Data items:
--- START ---

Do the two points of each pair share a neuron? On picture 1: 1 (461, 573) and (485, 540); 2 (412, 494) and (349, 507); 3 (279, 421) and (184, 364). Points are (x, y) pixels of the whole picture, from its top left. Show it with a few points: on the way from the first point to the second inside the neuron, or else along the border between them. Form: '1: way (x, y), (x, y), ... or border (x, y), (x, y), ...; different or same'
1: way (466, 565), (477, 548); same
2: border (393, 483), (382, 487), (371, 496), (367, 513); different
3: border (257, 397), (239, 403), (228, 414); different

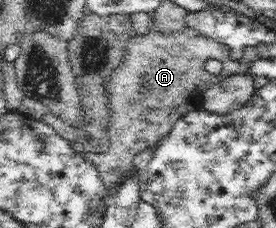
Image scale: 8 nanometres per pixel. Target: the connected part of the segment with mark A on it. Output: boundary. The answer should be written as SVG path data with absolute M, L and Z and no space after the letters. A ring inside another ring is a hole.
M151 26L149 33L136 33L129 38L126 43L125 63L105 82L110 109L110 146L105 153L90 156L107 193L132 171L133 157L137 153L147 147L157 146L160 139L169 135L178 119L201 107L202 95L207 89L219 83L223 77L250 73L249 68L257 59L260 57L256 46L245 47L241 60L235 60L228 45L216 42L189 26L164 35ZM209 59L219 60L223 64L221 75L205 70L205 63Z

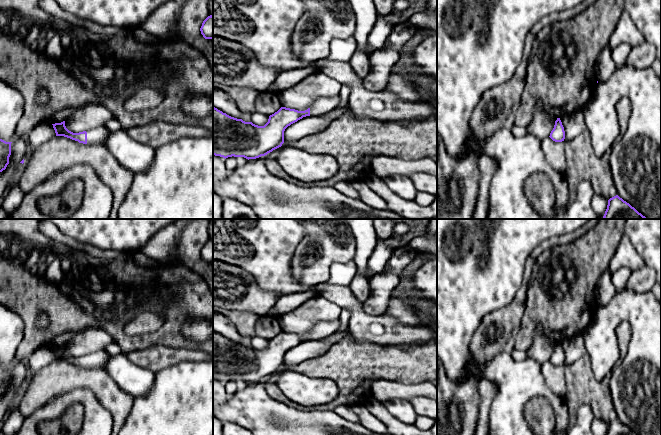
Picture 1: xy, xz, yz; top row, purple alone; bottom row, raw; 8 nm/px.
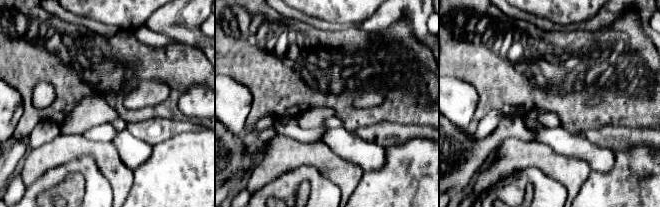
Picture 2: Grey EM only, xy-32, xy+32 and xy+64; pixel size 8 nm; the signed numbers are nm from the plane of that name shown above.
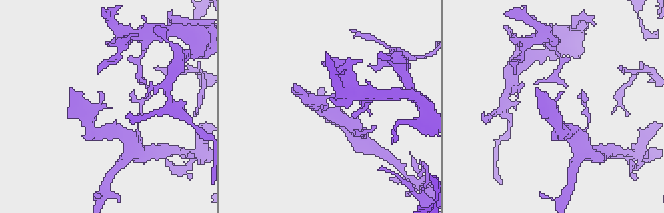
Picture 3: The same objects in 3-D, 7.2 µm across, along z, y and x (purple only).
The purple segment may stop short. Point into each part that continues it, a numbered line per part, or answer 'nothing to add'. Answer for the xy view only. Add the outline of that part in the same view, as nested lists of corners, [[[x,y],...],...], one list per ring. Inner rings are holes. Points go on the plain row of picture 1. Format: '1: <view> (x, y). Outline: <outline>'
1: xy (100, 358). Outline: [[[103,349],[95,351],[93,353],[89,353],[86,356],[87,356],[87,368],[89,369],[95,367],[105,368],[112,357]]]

--- END ---
--- START ---

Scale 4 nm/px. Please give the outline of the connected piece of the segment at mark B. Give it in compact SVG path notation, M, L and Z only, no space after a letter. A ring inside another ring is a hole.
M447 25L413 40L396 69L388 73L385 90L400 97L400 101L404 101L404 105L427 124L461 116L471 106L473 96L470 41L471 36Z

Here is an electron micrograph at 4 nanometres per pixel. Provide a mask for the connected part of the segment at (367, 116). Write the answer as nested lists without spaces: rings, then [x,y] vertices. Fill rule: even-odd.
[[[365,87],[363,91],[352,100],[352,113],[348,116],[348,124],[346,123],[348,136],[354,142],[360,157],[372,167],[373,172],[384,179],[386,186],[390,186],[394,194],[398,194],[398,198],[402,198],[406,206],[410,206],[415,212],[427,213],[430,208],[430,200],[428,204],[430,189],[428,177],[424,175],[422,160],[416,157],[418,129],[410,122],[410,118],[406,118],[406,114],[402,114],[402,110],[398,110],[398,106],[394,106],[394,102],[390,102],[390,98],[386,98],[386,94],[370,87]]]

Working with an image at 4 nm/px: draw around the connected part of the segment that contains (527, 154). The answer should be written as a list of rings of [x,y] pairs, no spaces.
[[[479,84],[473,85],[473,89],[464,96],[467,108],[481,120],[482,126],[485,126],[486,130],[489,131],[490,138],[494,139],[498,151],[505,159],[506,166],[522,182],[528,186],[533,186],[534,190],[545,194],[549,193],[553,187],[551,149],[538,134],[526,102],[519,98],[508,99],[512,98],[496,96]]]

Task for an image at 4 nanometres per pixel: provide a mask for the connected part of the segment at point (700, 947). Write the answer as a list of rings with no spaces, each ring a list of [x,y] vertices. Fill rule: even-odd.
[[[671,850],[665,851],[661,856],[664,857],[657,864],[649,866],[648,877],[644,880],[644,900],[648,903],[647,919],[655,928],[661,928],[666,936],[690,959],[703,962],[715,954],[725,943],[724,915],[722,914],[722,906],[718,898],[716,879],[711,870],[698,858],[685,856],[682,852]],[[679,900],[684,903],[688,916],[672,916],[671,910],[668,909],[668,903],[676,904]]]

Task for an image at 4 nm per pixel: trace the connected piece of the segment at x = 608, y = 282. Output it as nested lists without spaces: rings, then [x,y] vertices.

--- END ---

* [TO DO]: Above are some records. Output exactly the lines from the one that contains "Do the two points" to the one that contains "Picture 3: The", keeping both, and omit the pictures.

* [ANSWER FOR THIS EXERCISE]:
Do the two points of each pair share a neuron? On picture 1: 1 (461, 573) and (485, 540); 2 (412, 494) and (349, 507); 3 (279, 421) and (184, 364). Points are (x, y) pixels of the whole picture, from its top left. Show it with a few points: on the way from the first point to the second inside the neuron, or else along the border between them. Form: '1: way (x, y), (x, y), ... or border (x, y), (x, y), ...; different or same'
1: way (466, 565), (477, 548); same
2: border (393, 483), (382, 487), (371, 496), (367, 513); different
3: border (257, 397), (239, 403), (228, 414); different

Image scale: 8 nanometres per pixel. Target: the connected part of the segment with mark A on it. Output: boundary. The answer should be written as SVG path data with absolute M, L and Z and no space after the letters. A ring inside another ring is a hole.
M151 26L149 33L136 33L129 38L126 43L125 63L105 82L110 109L110 146L105 153L90 156L107 193L132 171L133 157L137 153L147 147L157 146L160 139L169 135L178 119L201 107L202 95L207 89L219 83L223 77L250 73L249 68L257 59L260 57L256 46L245 47L241 60L235 60L228 45L216 42L189 26L164 35ZM209 59L219 60L223 64L221 75L205 70L205 63Z

Picture 1: xy, xz, yz; top row, purple alone; bottom row, raw; 8 nm/px.
Picture 2: Grey EM only, xy-32, xy+32 and xy+64; pixel size 8 nm; the signed numbers are nm from the plane of that name shown above.
Picture 3: The same objects in 3-D, 7.2 µm across, along z, y and x (purple only).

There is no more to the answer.